James Martin: Minimax games, and locality of maximum-size matchings on random graphs

Speaker: James Martin

Title: Minimax games, and locality of maximum-size matchings on random graphs

Abstract: Take a regular $d$-ary tree of depth $n$, and put independent U[0,1] values at the leaves. Consider the following two-player game: a token starts at the root, and the two players alternate turns, at each turn moving the token from the current vertex to one of its children. The game terminates at some leaf; the first player tries to maximise the terminal value, the second player to minimise it. Pearl (1980) showed that as $n$ goes to infinity, the terminal value arising from optimal play converges to a constant. Ali Khan, Devroye and Neininger (2005) obtained a distributional limit for the terminal value under an appropriate rescaling.

If instead of a regular tree, we take some Galton-Watson tree truncated at depth $n$, there is a surprisingly rich range of behaviour.
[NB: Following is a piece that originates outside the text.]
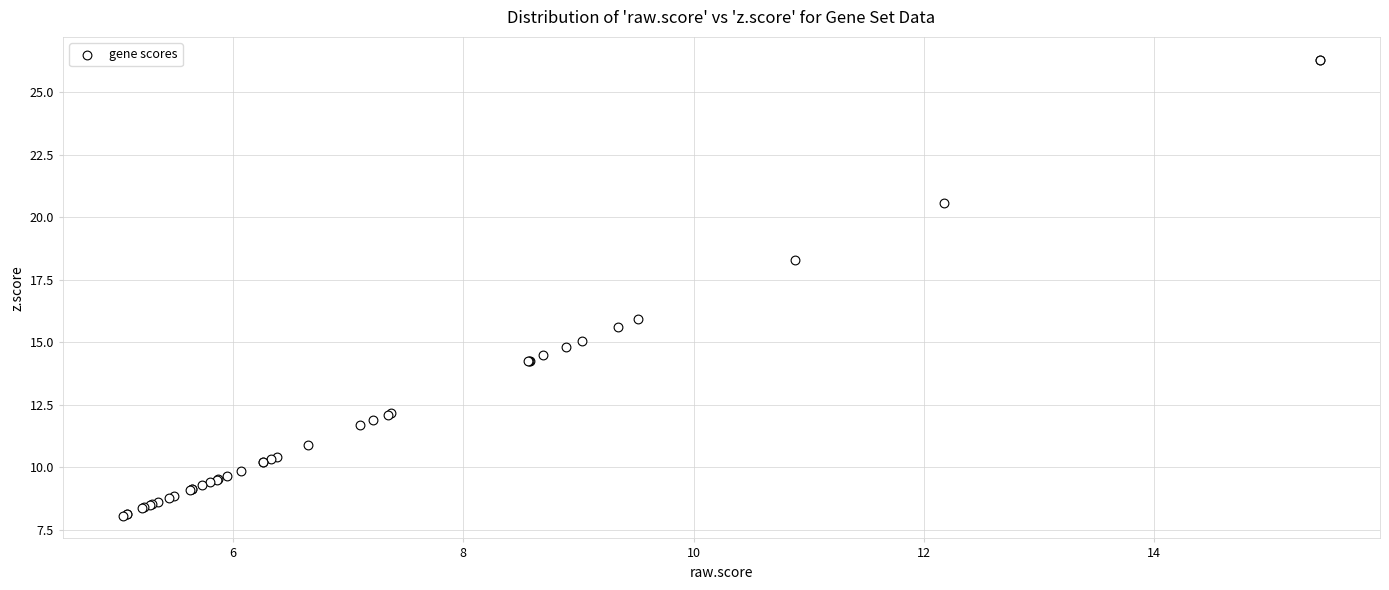

What Y value in the scatter plot is closest to 17?

15.9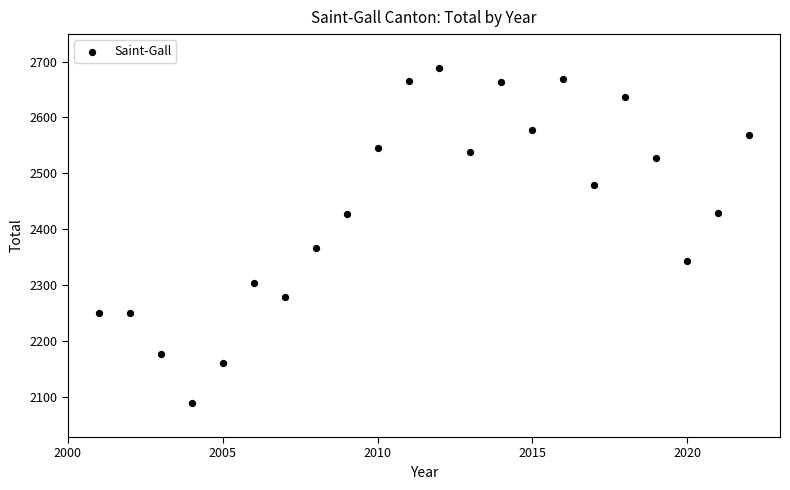

What is the range of X values (max minus min)?

21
The terminal value (without rescaling) may converge to a constant, or to a distribution supported on finitely many values, or to a continuous distribution. I'll present various results (joint work with Roman Stasinski).

Now consider a large random graph, from the configuration model with a given degree distribution. Consider the set of maximum-size matchings of the graph. How large is the set of vertices that are contained in _every_ such maximum-size matching? For a given vertex, can we determine locally whether the vertex is "essential" in this way, or do we need more general information about the whole graph? These questions turn out to be closely related to the minimax game above, considered on the unimodular Galton-Watson tree which is the local limit of the random graph. Again, one observes a surprisingly rich variety of regimes, with some interesting examples of symmetry breaking (but very little is proved). I'll present various conjectures and simulations.